PROVIDED PASSAGE: Begin
The CNRS Chemistry has launched the "Ambassadors" program, a unique program that allows to invite prestigious scientists based abroad for a lecture tour in CNRS laboratories.
In this context, the Rennes Institute of Chemical Sciences (ISCR) is pleased to welcome in Rennes Professor Frieder Jäkle , Department of Chemistry, Rutgers University-Newark, USA.
The placement of heteroatoms in the main chain or side chains of polymers is receiving ever increasing attention as an approach to new functional materials with superior properties. In particular, the ability of boron to participate in π-delocalization can have a dramatic effect on the optoelectronic properties of conjugated materials by lowering the LUMO orbital levels. The electron-deficient character of boron also enables the reversible formation of Lewis pairs (LPs) by interaction of Lewis acids with Lewis bases. As will be illustrated in this presentation, the judicious decoration of polymers with organoborane Lewis acid sites can be exploited in chemosensing, stimuli-responsive materials, and the development of supported catalysts that rely on the ability of Lewis acids to activate small molecules. In addition, new “smart” dynamic materials, such as reprocessible elastomers, can be generated by embedding both Lewis acid and Lewis base sites into polymer networks. Finally, we show that the isosteric replacement of C-C units with more polarized B-N units offers access to unprecedented polymeric materials and to analogs of commodity polymers with modified materials properties.
PROVIDED PASSAGE: End
[TASK 1] Reproduce the rows word for word, from the first row up to and including the line containing "Néanmoins, le chef".
The lecture announcement and the rows come from unrelated sources.
SUPPLIED ENTRIES: Begin
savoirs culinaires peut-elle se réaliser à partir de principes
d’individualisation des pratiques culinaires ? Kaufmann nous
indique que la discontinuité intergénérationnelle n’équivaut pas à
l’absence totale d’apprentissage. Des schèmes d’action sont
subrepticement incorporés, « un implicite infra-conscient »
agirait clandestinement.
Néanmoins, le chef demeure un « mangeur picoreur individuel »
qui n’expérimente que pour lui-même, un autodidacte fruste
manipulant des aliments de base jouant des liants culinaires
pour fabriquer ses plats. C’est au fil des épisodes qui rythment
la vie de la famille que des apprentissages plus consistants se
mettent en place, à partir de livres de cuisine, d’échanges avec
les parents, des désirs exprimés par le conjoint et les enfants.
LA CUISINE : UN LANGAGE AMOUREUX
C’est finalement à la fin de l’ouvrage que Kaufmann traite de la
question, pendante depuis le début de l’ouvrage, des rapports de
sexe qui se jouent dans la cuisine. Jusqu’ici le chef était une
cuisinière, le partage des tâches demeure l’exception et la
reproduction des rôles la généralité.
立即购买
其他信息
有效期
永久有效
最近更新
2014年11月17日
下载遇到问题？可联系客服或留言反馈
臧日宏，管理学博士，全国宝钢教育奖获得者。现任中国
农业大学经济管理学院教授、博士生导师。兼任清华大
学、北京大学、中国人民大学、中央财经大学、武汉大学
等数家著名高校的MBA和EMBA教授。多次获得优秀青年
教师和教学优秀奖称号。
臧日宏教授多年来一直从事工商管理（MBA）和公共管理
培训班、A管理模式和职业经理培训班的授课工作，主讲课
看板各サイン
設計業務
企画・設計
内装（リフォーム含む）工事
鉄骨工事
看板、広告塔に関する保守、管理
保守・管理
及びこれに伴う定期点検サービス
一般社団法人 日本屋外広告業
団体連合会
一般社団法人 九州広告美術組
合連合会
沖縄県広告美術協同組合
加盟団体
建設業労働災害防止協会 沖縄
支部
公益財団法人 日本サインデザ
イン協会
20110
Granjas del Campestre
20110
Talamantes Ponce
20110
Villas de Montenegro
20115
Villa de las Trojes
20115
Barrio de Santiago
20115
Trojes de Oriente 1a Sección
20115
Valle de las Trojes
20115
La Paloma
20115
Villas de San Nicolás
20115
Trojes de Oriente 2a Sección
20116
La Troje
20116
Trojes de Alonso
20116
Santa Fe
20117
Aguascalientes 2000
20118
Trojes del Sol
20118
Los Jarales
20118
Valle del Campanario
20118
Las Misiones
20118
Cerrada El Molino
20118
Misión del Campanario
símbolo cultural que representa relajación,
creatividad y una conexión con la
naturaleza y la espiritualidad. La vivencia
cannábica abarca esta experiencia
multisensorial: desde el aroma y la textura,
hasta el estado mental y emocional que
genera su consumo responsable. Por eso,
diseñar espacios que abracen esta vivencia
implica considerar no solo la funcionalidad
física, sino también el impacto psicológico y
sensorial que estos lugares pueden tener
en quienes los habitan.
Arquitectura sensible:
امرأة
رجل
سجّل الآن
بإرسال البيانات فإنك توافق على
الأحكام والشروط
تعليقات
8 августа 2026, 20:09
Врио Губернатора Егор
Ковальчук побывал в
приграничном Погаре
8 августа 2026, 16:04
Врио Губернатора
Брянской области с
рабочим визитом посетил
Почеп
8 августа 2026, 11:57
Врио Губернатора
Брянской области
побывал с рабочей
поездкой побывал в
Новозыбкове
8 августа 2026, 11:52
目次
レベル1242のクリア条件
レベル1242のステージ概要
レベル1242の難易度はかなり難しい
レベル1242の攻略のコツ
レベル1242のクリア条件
SUPPLIED ENTRIES: End
[TASK 2]
Answer these questions from the lecture announcement:
(a) Which university department is Professor Frieder Jäkle affiliated with?
(b) What does boron's participation in π-delocalization do to the LUMO orbital levels of conjugated materials?
(c) Which units are said to replace C-C units through isosteric replacement?

[ANSWER SPACE 1]
savoirs culinaires peut-elle se réaliser à partir de principes
d’individualisation des pratiques culinaires ? Kaufmann nous
indique que la discontinuité intergénérationnelle n’équivaut pas à
l’absence totale d’apprentissage. Des schèmes d’action sont
subrepticement incorporés, « un implicite infra-conscient »
agirait clandestinement.
Néanmoins, le chef demeure un « mangeur picoreur individuel »

[ANSWER SPACE 2]
(a) The Department of Chemistry, Rutgers University-Newark, USA.
(b) It lowers them.
(c) More polarized B-N units.